Interpolation search

The interpolation search is an improvement of the binary search for instances, where the values in the array are ordered and uniformly distributed.

Description

The difference between the binary and the interpolation sort is that the binary search always splits the the array in half and inspects the middle element. Interpolation search calculates a position p, where the value should be placed in accordance to the distribution of values a splits the array at p. If the array contains numbers 0, 1,\; 2, \cdots,\; 10 and we are looking for 9 the binary search needs three steps – split at 5, split at 8, split at 9 (found). The interpolation search calculates the probable position (index 9) and immediately finds the value. The expected complexity of the interpolation search in O(\log(\log{n})).

[Lines of data]
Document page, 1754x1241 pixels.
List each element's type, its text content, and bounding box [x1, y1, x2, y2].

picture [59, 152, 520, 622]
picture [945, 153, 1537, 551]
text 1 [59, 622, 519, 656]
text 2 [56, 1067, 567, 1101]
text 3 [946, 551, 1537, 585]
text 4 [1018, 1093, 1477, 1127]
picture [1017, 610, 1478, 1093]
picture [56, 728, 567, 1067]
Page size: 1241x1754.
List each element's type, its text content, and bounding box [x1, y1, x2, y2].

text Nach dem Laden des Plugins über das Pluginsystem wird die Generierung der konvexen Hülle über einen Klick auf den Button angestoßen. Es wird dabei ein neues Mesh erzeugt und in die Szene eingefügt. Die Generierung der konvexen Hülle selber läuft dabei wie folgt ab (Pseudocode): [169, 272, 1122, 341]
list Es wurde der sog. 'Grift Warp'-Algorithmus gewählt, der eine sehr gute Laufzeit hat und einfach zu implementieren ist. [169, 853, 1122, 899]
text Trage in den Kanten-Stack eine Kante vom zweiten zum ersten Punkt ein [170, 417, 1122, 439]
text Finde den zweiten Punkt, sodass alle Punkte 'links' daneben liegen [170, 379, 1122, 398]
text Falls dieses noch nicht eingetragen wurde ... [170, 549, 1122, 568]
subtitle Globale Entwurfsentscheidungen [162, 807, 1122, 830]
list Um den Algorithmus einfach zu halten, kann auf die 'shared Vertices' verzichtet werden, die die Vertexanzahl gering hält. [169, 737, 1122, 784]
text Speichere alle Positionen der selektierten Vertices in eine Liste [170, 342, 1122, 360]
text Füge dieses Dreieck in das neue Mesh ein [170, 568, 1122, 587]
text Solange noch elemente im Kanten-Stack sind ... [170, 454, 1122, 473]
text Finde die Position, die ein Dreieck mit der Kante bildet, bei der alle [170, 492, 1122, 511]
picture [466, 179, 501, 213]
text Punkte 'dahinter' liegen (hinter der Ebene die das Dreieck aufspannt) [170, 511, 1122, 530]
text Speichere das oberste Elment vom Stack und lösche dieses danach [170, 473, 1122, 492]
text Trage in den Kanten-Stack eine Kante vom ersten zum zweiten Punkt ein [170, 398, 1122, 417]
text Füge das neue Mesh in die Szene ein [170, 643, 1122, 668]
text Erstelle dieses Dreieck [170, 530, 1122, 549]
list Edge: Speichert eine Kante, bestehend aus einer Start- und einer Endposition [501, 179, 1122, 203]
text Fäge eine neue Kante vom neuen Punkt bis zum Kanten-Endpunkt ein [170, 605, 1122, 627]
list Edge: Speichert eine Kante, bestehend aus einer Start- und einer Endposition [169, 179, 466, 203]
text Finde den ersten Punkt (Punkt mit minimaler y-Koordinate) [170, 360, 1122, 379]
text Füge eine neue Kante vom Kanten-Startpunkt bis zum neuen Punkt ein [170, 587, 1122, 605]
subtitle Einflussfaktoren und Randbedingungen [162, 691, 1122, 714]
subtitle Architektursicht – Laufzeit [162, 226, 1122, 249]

INSTRUCTIONS TO FOLLOW » Sum up the page on interpolation search in two sentences.

COMPLETED EXERCISE » Interpolation search improves on binary search when the values in the array are ordered and evenly spread out: instead of always splitting the array in half at the middle element, it calculates the position where the value should be based on how the values are distributed. For example, when looking for 9 among the numbers 0 through 10, binary search needs three steps, while interpolation search calculates index 9 and finds the value right away; its expected complexity is O(log(log n)).